• Work request: Within the records below, find each line that holds the string "lines", then copy it.

• Source information:
--

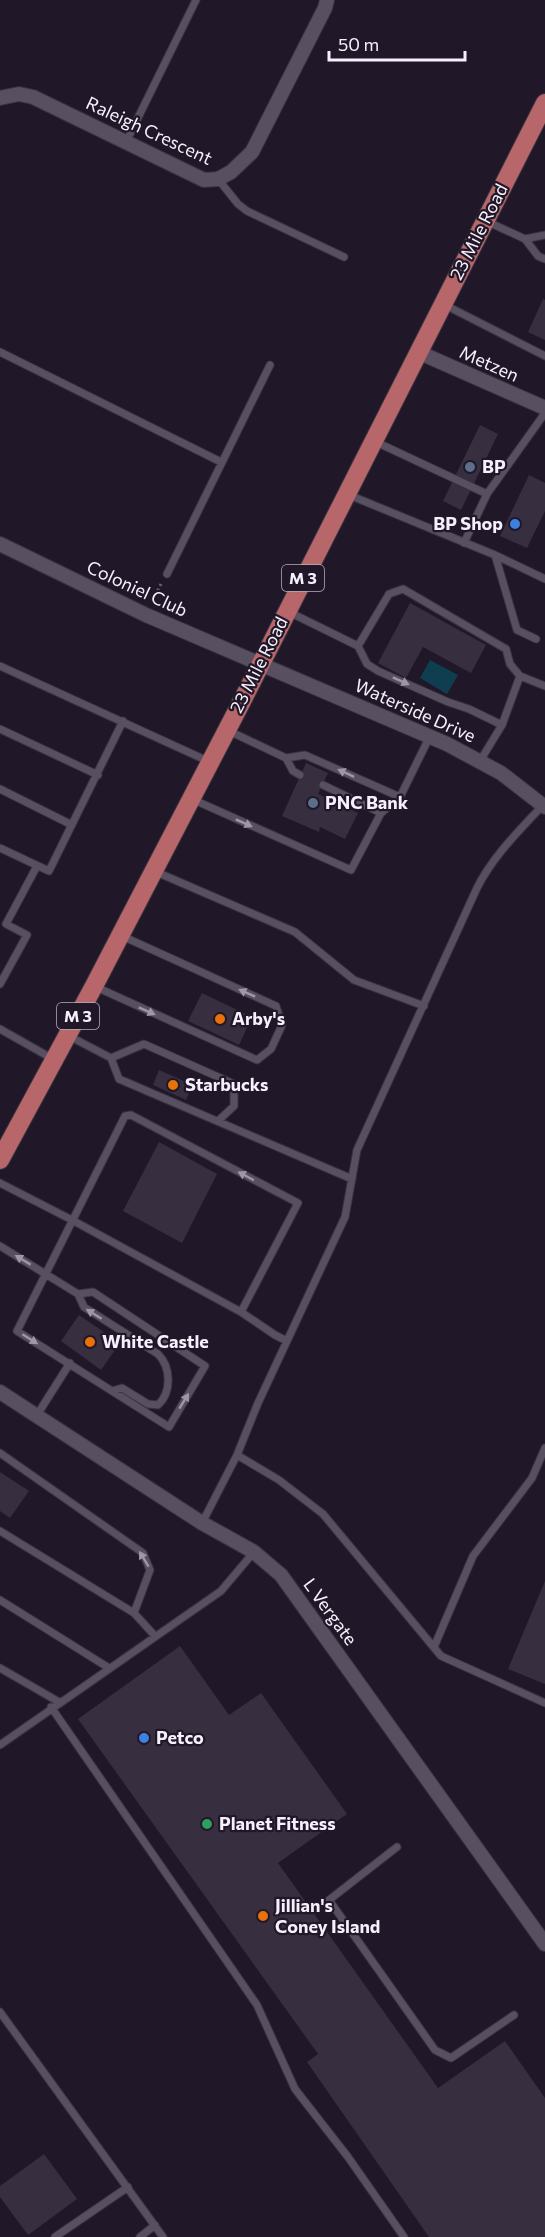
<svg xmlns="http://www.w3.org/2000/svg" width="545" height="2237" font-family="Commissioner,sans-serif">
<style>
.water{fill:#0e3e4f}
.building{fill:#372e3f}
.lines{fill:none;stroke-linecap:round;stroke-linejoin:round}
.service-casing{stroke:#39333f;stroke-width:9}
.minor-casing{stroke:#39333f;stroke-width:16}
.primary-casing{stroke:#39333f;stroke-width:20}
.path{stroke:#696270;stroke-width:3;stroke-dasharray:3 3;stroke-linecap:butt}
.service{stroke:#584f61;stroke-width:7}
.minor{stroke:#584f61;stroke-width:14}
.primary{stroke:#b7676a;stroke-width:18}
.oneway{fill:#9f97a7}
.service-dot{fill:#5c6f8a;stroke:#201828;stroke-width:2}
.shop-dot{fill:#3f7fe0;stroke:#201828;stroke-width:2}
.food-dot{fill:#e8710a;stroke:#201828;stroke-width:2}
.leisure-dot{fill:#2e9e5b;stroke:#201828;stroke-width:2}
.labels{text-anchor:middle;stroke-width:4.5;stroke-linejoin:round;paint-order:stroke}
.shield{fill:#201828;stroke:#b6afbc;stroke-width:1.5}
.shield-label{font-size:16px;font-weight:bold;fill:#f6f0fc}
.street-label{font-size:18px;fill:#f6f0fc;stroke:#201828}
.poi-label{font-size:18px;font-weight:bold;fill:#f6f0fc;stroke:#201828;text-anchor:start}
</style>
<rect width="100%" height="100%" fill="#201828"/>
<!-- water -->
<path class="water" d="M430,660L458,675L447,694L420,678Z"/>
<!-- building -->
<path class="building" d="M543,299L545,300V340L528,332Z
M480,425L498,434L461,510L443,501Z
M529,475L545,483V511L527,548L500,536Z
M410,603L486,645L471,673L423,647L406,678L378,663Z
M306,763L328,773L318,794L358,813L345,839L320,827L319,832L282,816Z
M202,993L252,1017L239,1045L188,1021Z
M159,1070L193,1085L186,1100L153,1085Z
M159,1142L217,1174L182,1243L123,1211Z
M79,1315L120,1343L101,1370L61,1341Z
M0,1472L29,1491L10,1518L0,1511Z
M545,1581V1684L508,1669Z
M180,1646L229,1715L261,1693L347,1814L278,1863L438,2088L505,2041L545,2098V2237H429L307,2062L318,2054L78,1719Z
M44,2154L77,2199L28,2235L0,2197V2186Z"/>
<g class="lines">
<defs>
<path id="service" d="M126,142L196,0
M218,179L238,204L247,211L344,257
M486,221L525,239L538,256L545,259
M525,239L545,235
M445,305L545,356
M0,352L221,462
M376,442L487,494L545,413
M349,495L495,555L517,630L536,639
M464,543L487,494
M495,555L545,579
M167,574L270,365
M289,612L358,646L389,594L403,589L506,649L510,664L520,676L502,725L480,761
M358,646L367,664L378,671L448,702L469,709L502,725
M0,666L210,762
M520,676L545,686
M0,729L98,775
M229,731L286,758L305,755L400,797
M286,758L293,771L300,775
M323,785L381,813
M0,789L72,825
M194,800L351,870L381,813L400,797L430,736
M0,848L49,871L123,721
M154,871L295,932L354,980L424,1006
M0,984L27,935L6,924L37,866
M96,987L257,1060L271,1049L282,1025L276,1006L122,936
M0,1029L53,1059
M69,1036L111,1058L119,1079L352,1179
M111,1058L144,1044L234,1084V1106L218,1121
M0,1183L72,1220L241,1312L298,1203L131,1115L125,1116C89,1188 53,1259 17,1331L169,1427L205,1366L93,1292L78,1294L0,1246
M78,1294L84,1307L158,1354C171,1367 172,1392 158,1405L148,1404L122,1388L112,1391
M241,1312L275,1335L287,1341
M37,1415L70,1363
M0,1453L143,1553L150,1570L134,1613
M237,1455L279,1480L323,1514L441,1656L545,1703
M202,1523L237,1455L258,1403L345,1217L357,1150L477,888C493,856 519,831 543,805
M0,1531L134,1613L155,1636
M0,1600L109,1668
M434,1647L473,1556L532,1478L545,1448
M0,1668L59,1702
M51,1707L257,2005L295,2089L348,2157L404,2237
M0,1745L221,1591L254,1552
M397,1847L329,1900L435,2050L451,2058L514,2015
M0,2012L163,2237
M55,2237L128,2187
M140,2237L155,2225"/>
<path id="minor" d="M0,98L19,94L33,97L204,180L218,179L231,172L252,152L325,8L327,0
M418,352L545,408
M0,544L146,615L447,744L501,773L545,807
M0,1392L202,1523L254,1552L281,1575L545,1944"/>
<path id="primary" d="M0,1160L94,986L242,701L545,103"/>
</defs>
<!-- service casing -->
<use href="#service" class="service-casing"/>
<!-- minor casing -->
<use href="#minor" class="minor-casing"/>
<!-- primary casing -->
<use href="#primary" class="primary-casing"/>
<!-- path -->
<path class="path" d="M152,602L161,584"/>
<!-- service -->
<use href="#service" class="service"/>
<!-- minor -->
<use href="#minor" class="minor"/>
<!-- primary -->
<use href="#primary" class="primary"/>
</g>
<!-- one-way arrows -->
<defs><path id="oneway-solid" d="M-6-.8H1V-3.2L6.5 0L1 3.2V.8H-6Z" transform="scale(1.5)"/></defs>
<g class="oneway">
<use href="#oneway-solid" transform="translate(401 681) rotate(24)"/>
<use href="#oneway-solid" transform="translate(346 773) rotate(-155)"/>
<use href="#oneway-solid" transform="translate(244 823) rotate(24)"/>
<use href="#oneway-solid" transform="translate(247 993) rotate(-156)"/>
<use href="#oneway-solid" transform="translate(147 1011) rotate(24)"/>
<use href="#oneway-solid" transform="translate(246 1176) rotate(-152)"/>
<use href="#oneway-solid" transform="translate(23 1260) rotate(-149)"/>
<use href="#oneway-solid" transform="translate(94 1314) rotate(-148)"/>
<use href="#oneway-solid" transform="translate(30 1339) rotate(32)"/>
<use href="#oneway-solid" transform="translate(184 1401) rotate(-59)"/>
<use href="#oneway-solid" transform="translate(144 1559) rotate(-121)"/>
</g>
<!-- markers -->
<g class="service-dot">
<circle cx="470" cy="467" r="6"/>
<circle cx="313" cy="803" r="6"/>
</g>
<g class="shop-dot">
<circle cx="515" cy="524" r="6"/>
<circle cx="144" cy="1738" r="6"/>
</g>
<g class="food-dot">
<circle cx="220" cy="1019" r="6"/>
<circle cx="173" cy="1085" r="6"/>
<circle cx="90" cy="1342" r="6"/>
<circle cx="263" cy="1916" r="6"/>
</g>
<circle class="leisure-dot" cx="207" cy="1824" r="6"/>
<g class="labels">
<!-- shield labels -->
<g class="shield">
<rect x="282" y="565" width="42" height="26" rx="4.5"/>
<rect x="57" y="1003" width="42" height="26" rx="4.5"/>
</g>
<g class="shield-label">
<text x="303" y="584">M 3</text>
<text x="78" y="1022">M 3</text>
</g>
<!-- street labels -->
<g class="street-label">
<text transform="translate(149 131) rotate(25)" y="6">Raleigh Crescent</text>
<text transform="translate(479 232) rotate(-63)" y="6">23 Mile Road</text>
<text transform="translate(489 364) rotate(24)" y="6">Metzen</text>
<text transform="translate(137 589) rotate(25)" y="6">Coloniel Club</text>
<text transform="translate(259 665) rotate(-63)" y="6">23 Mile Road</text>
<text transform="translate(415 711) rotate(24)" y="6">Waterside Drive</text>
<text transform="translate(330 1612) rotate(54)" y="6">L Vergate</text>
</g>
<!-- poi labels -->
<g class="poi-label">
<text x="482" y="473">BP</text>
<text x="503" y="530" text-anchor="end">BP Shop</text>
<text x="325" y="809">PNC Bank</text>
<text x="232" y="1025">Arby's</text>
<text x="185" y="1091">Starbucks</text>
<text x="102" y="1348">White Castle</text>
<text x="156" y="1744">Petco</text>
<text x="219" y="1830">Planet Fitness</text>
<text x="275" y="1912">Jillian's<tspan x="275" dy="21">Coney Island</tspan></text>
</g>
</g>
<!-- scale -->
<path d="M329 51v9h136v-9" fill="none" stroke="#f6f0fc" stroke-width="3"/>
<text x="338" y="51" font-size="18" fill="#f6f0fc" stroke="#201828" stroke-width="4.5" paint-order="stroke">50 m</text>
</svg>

--

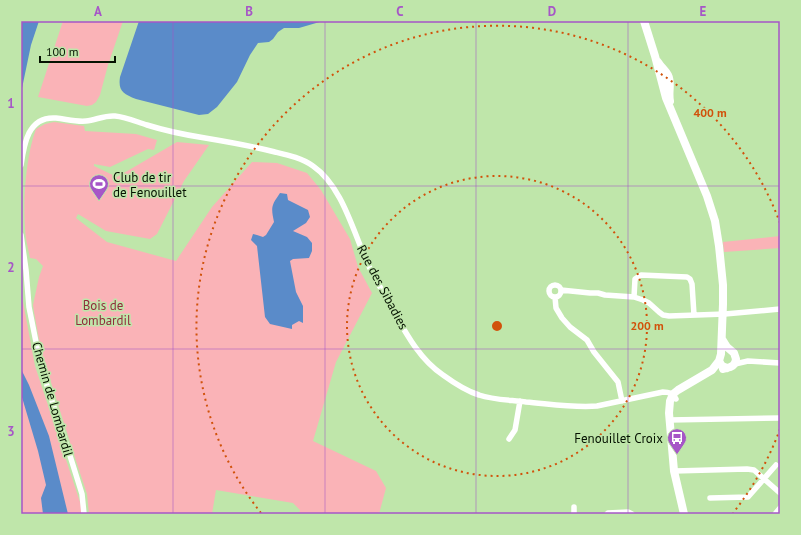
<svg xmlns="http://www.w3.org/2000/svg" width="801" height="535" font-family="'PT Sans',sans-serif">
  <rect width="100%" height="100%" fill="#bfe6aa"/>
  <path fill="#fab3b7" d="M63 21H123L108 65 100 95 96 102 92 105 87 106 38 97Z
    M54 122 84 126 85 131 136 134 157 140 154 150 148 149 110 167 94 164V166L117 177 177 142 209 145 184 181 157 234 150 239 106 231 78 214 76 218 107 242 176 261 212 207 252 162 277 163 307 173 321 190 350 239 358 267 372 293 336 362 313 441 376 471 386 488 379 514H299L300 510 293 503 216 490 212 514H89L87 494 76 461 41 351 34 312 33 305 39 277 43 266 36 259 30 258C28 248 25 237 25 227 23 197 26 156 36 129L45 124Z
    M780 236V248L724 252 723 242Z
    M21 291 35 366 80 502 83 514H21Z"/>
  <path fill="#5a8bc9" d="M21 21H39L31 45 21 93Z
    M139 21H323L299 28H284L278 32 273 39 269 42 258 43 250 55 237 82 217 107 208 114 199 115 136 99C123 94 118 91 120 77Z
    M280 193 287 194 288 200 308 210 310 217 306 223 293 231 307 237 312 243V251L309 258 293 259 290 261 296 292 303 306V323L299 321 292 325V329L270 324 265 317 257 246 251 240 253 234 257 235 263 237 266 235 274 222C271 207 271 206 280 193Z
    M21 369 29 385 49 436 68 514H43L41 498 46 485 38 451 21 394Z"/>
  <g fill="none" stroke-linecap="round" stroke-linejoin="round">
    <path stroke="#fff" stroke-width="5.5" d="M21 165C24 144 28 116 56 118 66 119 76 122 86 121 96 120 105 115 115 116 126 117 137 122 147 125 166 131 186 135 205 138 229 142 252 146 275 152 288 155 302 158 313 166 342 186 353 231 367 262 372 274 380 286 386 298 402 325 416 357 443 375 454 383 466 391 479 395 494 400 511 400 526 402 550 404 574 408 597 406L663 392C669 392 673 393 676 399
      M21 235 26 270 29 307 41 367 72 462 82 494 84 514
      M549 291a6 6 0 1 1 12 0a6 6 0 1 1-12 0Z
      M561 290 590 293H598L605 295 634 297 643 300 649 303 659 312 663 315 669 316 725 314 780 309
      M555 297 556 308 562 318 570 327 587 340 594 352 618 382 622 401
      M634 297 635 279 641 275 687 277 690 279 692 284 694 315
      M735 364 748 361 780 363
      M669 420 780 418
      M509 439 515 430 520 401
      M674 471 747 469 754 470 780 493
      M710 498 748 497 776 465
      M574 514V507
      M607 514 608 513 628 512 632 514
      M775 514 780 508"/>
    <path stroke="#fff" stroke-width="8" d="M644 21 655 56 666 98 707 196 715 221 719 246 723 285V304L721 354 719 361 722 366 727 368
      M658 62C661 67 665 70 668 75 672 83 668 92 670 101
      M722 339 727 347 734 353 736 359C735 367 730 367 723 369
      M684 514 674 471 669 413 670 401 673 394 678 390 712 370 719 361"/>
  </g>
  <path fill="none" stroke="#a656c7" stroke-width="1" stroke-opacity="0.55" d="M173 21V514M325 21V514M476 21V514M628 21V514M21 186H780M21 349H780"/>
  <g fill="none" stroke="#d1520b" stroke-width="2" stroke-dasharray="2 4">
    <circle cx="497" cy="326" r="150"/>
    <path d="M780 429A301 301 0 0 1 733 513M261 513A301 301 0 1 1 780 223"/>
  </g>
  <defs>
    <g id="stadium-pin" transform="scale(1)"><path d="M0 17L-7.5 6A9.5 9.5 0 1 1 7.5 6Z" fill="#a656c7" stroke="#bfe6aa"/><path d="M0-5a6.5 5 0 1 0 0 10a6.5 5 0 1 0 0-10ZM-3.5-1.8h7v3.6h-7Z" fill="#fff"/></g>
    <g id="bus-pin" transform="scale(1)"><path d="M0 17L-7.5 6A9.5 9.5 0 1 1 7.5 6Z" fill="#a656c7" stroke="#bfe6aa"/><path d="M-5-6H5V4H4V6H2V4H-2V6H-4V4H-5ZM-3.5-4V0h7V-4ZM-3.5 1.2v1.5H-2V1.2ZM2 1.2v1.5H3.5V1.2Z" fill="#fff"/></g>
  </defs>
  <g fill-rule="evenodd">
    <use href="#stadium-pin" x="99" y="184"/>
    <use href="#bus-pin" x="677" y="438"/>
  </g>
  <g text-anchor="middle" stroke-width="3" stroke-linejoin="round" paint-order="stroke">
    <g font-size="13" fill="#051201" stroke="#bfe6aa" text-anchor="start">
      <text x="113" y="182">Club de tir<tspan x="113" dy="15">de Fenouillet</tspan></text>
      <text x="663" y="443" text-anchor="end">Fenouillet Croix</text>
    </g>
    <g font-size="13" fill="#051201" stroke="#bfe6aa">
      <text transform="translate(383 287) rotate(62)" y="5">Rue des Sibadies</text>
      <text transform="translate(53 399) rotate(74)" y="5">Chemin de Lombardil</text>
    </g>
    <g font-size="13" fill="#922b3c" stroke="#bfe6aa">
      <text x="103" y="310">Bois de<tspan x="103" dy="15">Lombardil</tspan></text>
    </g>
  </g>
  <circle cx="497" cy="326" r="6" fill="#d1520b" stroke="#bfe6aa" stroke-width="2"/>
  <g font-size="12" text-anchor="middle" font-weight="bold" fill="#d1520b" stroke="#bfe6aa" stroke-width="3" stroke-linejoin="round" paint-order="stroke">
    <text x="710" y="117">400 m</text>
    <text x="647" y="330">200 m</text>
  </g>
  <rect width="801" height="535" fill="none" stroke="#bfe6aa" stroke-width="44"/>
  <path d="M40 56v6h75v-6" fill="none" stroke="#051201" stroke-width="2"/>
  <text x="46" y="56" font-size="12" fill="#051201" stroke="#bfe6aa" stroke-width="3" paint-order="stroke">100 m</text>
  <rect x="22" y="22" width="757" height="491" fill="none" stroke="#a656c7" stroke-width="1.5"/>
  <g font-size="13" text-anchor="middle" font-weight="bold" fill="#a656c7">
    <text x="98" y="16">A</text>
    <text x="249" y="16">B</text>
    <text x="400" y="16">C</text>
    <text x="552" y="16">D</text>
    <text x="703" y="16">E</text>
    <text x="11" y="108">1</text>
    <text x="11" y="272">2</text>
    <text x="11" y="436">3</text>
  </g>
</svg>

--

• Written solution:
.lines{fill:none;stroke-linecap:round;stroke-linejoin:round}
<g class="lines">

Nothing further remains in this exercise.